Feds: landlord discriminates against African-American tenants
The United States Department of Justice has accused a local landlord of breaking federal housing law in the form of discriminating against African-American tenants.
William I. Cochran III owns or manages more than a dozen residences in Washington.
The DOJ filed a complaint last week, alleging that Cochran, among other things, verbally harassed African-American tenants with racial slurs and epithets, refused to perform or delayed performing maintenance on properties because the tenants are African-American, and threatened African-American tenants who requested maintenance or repairs.
NewsChannel 12 spoke with Cochran Wednesday outside one of the rental properties. He denied the charges, and referred all questions to his lawyer.
"All of the allegations are absurd," Cochran's lawyer, Sonny McLawhorn, said.
McLawhorn said the DOJ hasn't provided any evidence to support the allegations against Cochran.
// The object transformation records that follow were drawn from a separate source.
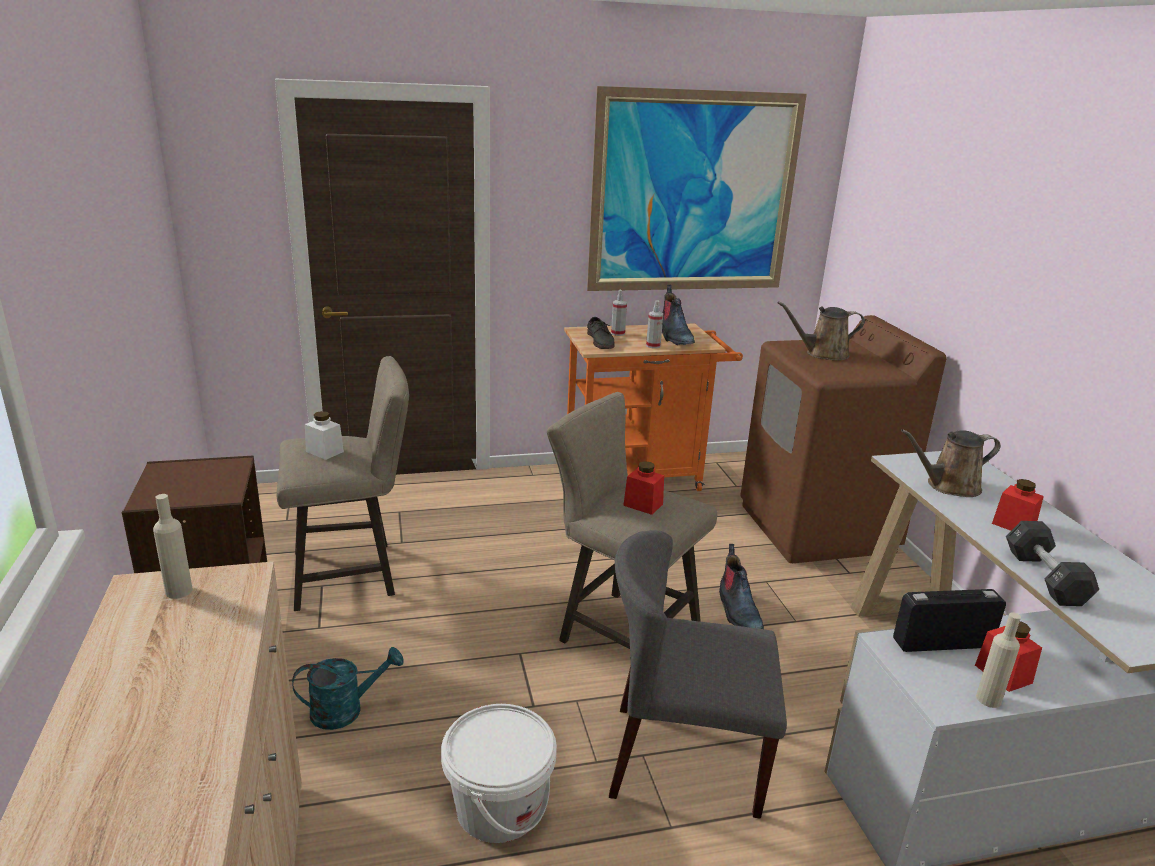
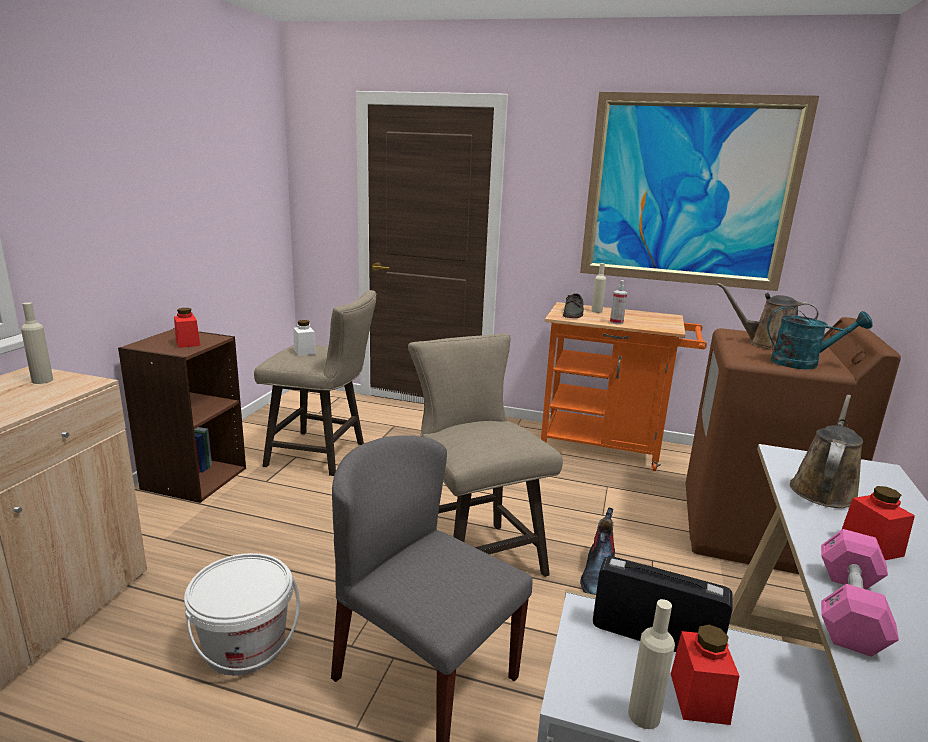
camera: 30 degrees right, 5 degrees down
turquoise watering can [292,647,404,730] -> turquoise watering can moved to [767,306,873,369]
spray bottle [611,290,627,336] -> beige bottle [591,263,606,313]
red jar [623,461,664,515] -> red jar moved to [174,308,200,348]
boot [662,285,695,345] -> none
brown watering can [901,429,1001,497] -> brown watering can turned 105 degrees clockwise [790,395,863,508]
black dumbbell [1006,521,1099,606] -> pink dumbbell [821,529,899,657]

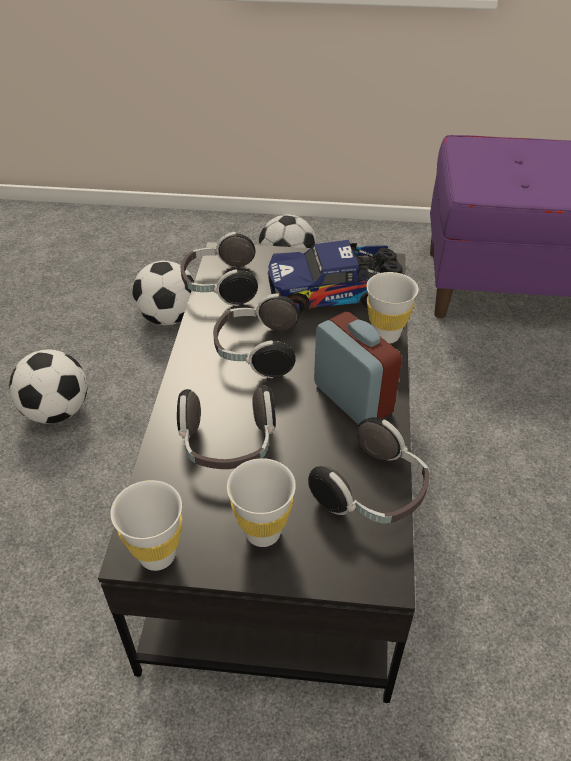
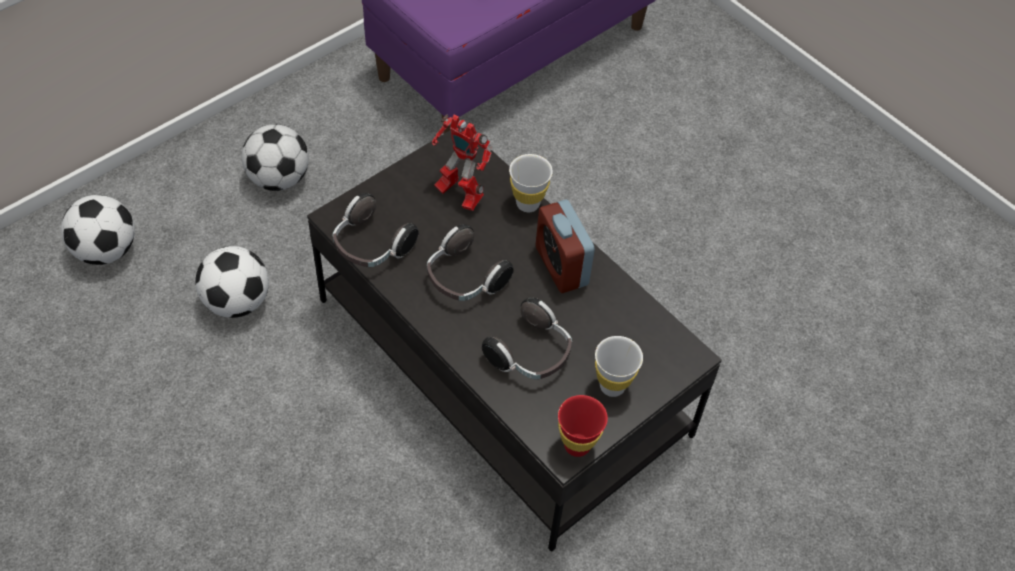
camera: 50 degrees left, 10 degrees up
football [9,349,87,424] -> football moved to [61,195,135,265]
white cup [111,480,182,571] -> red cup [558,395,608,457]
toy truck [268,240,403,313] -> toy robot [432,114,492,211]
headphones [308,417,430,524] -> none
alarm clock [314,312,402,425] -> alarm clock turned 120 degrees counterclockwise [536,200,595,293]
McLawhorn also detailed a previous complaint against Cochran investigated by North Carolina regulators; McLawhorn believes the person behind that complaint also made the tip that sparked the federal investigation.
Documents provided by McLawhorn show the state investigation concluded that Cochran did not engage in discriminatory behavior.
The documents could not be verified by the end of business.
A reporter on Wednesday went to a dozen of the rental properties Cochran either owns or manages.
The tenants had mixed reviews for Cochran.
Some said he's perfectly reasonable and have had no issues.
Others cited delays after submitting maintenance requests.
None of the tenants would speak on camera, out of fear of retaliation.